═══ Data
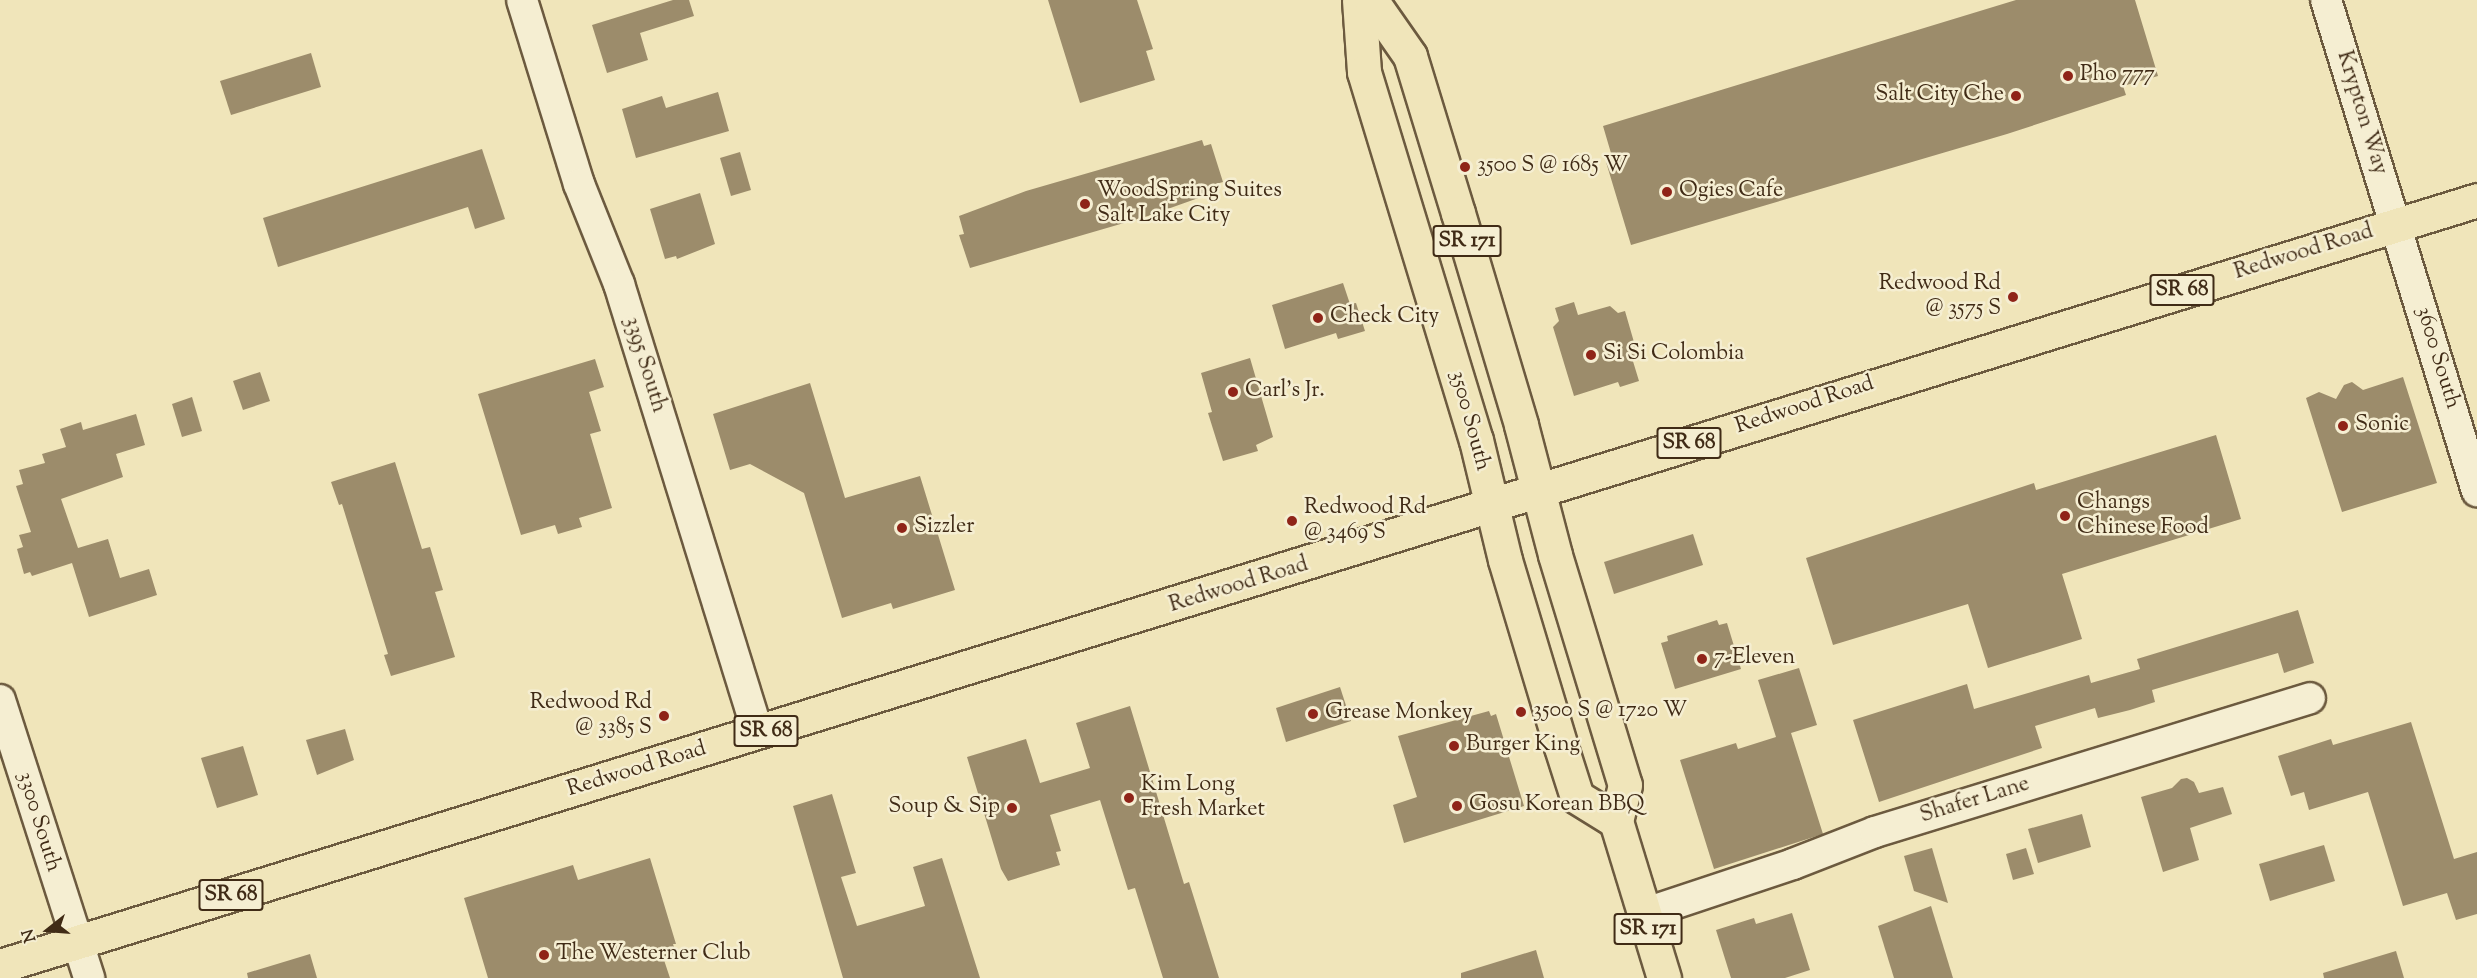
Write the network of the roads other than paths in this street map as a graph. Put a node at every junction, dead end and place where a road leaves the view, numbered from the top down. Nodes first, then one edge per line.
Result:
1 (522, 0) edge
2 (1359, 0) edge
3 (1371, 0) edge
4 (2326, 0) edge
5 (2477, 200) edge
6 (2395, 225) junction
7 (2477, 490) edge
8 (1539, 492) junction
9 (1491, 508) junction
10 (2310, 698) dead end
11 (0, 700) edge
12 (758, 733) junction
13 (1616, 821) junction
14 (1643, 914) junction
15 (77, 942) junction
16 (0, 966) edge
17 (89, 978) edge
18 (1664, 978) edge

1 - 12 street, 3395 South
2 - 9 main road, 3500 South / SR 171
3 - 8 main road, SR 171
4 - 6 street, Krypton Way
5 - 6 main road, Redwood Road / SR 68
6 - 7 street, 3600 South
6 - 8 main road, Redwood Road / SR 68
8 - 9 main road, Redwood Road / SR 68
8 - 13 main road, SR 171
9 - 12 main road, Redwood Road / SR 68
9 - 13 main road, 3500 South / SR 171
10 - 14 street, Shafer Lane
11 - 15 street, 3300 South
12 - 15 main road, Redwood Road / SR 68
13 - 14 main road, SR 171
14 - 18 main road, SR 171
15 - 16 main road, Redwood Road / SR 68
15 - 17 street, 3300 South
══════
#### Problem statement:
Copy out each record word for word and omit any pictures.

#### Result for this exercise:
Write the network of the roads other than paths in this street map as a graph. Put a node at every junction, dead end and place where a road leaves the view, numbered from the top down. Nodes first, then one edge per line.
Result:
1 (522, 0) edge
2 (1359, 0) edge
3 (1371, 0) edge
4 (2326, 0) edge
5 (2477, 200) edge
6 (2395, 225) junction
7 (2477, 490) edge
8 (1539, 492) junction
9 (1491, 508) junction
10 (2310, 698) dead end
11 (0, 700) edge
12 (758, 733) junction
13 (1616, 821) junction
14 (1643, 914) junction
15 (77, 942) junction
16 (0, 966) edge
17 (89, 978) edge
18 (1664, 978) edge

1 - 12 street, 3395 South
2 - 9 main road, 3500 South / SR 171
3 - 8 main road, SR 171
4 - 6 street, Krypton Way
5 - 6 main road, Redwood Road / SR 68
6 - 7 street, 3600 South
6 - 8 main road, Redwood Road / SR 68
8 - 9 main road, Redwood Road / SR 68
8 - 13 main road, SR 171
9 - 12 main road, Redwood Road / SR 68
9 - 13 main road, 3500 South / SR 171
10 - 14 street, Shafer Lane
11 - 15 street, 3300 South
12 - 15 main road, Redwood Road / SR 68
13 - 14 main road, SR 171
14 - 18 main road, SR 171
15 - 16 main road, Redwood Road / SR 68
15 - 17 street, 3300 South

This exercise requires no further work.